____ Source material

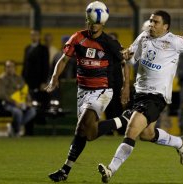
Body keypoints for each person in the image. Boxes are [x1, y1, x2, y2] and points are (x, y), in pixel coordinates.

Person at [97, 10, 183, 183]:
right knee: (147, 134)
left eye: (156, 22)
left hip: (156, 95)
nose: (151, 24)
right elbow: (131, 58)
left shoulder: (174, 41)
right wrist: (126, 56)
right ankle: (179, 143)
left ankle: (110, 170)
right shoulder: (144, 37)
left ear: (165, 26)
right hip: (140, 93)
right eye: (151, 21)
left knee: (131, 131)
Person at [45, 1, 130, 182]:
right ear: (87, 20)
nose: (94, 26)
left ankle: (64, 170)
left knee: (82, 126)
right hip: (82, 91)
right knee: (86, 133)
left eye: (97, 23)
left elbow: (124, 63)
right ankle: (65, 170)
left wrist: (126, 87)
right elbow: (63, 59)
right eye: (91, 22)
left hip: (102, 90)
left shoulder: (110, 43)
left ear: (103, 23)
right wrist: (54, 77)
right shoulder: (77, 38)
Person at [0, 60, 36, 137]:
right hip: (6, 103)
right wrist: (14, 102)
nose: (10, 68)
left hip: (20, 103)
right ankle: (16, 132)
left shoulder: (19, 78)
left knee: (32, 111)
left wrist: (28, 101)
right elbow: (0, 94)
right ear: (5, 68)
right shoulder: (1, 79)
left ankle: (13, 127)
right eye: (8, 67)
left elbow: (25, 91)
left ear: (15, 68)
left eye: (12, 67)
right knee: (18, 112)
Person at [22, 29, 50, 133]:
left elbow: (46, 66)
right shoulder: (27, 48)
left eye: (35, 35)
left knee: (39, 104)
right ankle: (28, 129)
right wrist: (22, 80)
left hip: (39, 82)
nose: (33, 37)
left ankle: (39, 127)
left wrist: (43, 81)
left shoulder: (43, 49)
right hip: (27, 82)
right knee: (28, 104)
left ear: (39, 36)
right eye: (32, 35)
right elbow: (25, 66)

________

Aim of the exercise —
Please produce an exact copy of the listing, omitting the pictures.

Task result —
Body keypoints for each person in the image. Boxes are [x1, y1, x2, y2] and points are (x, y), in pixel coordinates.

Person at [97, 10, 183, 183]:
right knee: (147, 134)
left eye: (156, 22)
left hip: (156, 95)
nose: (151, 24)
right elbow: (131, 58)
left shoulder: (174, 41)
right wrist: (126, 56)
right ankle: (179, 143)
left ankle: (110, 170)
right shoulder: (144, 37)
left ear: (165, 26)
right hip: (140, 93)
right eye: (151, 21)
left knee: (131, 131)
Person at [45, 1, 130, 182]:
right ear: (87, 20)
nose: (94, 26)
left ankle: (64, 170)
left knee: (82, 126)
right hip: (82, 91)
right knee: (86, 133)
left eye: (97, 23)
left elbow: (124, 63)
right ankle: (65, 170)
left wrist: (126, 87)
right elbow: (63, 59)
right eye: (91, 22)
left hip: (102, 90)
left shoulder: (110, 43)
left ear: (103, 23)
right wrist: (54, 77)
right shoulder: (77, 38)
Person at [0, 60, 36, 137]:
right hip: (6, 103)
right wrist: (14, 102)
nose: (10, 68)
left hip: (20, 103)
right ankle: (16, 132)
left shoulder: (19, 78)
left knee: (32, 111)
left wrist: (28, 101)
right elbow: (0, 94)
right ear: (5, 68)
right shoulder: (1, 79)
left ankle: (13, 127)
right eye: (8, 67)
left elbow: (25, 91)
left ear: (15, 68)
left eye: (12, 67)
right knee: (18, 112)
Person at [22, 29, 50, 133]:
left elbow: (46, 66)
right shoulder: (27, 48)
left eye: (35, 35)
left knee: (39, 104)
right ankle: (28, 129)
right wrist: (22, 80)
left hip: (39, 82)
nose: (33, 37)
left ankle: (39, 127)
left wrist: (43, 81)
left shoulder: (43, 49)
right hip: (27, 82)
right knee: (28, 104)
left ear: (39, 36)
right eye: (32, 35)
right elbow: (25, 66)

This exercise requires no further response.